Engineer Pass by Stefan Serena is in the Public Domain

Climate impacts on the high mountain hydrologic cycle include less water held in the snowpack, earlier runoff, less precipitation falling as snow and lower summer streamflow

Durango, CO

For nearly two decades we have seen west-wide shifts in the hydrologic cycle including less water held in the snowpack, earlier runoff, less precipitation falling as snow and lower summer streamflow. The high Colorado Mountains, once considered relatively resistant to climate change, have recently undergone similar changes, even in the highest mountains of the southern Rockies. These changes, however, are not the same west-wide – there are important regional differences.  

Of our iconic western rivers, the Rio Grande offers a good example of how “climate-change-induced flow declines might sink a major system into permanent drought” (Dettinger et al. 2015).  We now have nearly 40 years of daily measured SNOTEL data in the Upper Rio Grande to test if the projected impacts of climate change appear in the observed snow record. They do.

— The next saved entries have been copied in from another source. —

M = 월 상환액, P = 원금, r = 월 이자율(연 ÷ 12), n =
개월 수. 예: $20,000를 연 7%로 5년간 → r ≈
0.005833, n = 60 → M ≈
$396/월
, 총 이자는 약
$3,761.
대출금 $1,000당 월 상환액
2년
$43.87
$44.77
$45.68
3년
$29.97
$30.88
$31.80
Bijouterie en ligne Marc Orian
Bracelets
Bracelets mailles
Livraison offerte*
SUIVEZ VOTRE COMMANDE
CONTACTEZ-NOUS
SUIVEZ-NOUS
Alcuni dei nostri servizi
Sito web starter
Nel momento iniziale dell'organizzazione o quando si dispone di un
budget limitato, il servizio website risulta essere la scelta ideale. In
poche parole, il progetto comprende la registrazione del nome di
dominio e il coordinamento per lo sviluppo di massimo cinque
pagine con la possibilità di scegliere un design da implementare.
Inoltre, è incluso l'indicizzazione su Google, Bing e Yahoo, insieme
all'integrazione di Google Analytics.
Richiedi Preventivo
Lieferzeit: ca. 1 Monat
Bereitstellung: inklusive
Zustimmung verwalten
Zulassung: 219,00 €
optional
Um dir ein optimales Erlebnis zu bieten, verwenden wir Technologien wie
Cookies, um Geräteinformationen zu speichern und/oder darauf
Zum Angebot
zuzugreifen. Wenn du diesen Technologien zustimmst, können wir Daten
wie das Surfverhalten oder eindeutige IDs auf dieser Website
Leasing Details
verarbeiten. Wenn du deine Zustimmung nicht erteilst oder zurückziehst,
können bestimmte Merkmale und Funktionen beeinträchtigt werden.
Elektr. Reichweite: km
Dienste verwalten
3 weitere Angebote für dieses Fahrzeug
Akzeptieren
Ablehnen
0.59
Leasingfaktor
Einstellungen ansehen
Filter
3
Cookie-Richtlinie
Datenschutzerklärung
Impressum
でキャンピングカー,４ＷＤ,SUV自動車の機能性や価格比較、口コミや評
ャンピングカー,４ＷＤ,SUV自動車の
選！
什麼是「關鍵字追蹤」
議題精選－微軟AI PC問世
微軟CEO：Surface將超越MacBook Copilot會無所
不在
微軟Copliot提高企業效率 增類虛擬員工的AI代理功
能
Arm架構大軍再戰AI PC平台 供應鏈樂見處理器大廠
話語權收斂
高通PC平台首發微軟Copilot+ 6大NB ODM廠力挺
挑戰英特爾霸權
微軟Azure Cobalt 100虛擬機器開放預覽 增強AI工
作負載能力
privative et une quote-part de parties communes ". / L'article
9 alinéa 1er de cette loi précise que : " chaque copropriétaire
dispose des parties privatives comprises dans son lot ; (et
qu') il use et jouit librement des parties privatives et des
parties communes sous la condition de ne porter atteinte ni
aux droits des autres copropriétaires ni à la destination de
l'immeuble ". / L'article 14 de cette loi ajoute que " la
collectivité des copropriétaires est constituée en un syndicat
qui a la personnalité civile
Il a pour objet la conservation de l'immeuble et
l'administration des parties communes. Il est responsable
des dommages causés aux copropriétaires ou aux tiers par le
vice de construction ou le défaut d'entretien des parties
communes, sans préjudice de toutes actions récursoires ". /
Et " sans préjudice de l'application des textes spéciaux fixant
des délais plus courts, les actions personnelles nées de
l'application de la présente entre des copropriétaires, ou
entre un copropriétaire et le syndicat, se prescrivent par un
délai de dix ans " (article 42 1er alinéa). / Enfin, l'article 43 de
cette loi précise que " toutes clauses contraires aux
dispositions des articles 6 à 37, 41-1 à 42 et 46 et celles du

Chavairra and Gutzler recently reported a decline in Upper Rio Grande April 1 snow water equivalent (SWE; the amount of water held in the snowpack) of 25% between 1958 and 2015. The SWCH evaluated the details of observed hydrograph shifts at the oldest Upper Rio Grande SNOTEL sites (n=16). We found that on a regional basis:

  • The average annual maximum water held in the snowpack declined by 0.4 cm per year (1984-2018).
  • The dates of maximum SWE and no SWE at SNOTEL sites were an average of ~3 weeks earlier in 2018 than 1984.
  • The amount of time between maximum snowpack and no snow – the snowmelt window - has not changed.

Possible implications the earlier snowmelt window suggested by scientists at the 2019 Universities Council on Water Resources & National Institutes for Water Resources meeting include:

  • Impacts to aquatic and riparian species.
  • Disparate and localized community water stress, particularly on upstream communities lacking water storage.
  • Water compacts and regulations tied to specific dates could be impacted and should be revisited.
  • The potential of cloud seeding to augment dwindling snowpack was suggested.

These observed trends could be due to reduced snowfall, increased sublimation and lower snow albedo due to increased dust loading on spring snowpack.